■ **RECORD EXTRACTS**

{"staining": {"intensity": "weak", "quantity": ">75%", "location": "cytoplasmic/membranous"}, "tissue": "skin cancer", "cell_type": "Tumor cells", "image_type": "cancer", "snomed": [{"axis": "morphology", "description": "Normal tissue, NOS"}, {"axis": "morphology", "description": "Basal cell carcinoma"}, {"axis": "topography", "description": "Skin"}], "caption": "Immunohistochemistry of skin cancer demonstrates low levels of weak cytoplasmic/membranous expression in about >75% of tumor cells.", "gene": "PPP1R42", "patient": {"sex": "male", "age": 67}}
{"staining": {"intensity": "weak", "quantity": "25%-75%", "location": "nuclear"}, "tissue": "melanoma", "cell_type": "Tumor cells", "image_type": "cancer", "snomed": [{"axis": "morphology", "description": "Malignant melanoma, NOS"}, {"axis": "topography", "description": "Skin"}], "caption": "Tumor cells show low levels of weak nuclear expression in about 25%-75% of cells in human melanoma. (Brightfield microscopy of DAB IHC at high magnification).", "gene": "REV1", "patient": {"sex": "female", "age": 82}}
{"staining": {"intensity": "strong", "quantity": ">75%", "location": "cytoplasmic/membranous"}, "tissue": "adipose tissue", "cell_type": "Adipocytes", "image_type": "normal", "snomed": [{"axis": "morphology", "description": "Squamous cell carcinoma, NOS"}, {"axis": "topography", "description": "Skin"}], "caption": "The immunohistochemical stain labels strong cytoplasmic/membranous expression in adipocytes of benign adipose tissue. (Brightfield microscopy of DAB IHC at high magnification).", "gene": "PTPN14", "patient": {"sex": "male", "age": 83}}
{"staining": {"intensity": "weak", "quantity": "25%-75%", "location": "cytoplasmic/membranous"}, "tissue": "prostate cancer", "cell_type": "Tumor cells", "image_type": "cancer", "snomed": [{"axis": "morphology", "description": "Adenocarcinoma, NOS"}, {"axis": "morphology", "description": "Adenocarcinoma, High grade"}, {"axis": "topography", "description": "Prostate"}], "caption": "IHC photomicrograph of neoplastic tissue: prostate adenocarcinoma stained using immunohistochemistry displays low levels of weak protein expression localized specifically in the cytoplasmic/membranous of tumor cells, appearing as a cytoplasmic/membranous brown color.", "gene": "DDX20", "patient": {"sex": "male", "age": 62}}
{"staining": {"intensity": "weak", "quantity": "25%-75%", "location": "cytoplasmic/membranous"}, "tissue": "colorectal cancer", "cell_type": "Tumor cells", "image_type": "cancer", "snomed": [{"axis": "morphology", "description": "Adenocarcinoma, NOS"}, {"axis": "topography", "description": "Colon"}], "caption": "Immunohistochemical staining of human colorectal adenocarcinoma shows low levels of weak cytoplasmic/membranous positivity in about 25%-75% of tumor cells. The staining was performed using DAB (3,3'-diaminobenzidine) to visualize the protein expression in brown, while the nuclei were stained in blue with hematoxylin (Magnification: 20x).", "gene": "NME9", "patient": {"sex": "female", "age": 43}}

■ **EXERCISE**
Without adding anything, say how many lines in the listing above include the string "microscopy".

■ **ANSWER TO THE EXERCISE**
2